> [Problem statement]
Find out how many lines in the records have the string "geographic" in them, and state only that number.

[Dataset entries]
· · · ·

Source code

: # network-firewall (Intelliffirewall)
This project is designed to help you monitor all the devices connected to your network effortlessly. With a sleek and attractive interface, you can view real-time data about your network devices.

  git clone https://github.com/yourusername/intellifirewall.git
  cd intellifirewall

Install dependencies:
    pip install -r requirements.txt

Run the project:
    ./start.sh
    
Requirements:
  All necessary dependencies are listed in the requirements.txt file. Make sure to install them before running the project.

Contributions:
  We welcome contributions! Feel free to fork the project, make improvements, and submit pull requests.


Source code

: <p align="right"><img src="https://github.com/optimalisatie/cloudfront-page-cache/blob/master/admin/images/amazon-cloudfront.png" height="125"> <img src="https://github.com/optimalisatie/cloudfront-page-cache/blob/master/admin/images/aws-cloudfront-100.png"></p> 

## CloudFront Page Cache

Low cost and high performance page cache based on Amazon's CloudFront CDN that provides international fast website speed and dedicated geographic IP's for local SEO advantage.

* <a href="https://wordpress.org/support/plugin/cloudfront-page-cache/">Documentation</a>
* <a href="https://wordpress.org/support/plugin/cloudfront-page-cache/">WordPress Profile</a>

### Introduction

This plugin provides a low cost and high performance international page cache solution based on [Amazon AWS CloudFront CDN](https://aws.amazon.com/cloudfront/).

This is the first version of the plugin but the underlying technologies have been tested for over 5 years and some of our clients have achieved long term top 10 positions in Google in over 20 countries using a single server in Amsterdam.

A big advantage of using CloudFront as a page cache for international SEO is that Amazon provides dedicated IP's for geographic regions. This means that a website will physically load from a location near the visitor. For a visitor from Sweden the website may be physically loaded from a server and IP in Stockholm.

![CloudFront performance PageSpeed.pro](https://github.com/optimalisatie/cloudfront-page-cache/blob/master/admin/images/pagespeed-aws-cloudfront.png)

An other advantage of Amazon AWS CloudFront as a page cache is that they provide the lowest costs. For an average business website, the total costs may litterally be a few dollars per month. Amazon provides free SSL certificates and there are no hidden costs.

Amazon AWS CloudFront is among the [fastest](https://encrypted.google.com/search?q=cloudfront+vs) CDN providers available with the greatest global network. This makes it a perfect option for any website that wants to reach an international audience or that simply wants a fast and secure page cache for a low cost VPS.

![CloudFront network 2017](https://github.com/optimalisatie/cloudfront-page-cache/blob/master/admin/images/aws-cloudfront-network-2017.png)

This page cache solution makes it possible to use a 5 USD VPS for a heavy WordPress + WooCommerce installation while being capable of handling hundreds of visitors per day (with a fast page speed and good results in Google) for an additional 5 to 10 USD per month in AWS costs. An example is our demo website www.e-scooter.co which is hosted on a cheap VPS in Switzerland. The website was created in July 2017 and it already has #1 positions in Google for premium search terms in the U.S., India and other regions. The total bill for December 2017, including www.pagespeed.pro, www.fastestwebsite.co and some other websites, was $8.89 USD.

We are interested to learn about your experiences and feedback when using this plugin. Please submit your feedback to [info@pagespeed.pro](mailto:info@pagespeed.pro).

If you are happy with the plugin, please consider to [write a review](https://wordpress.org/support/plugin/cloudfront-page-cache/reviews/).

· · · ·

> [Exercise result]
2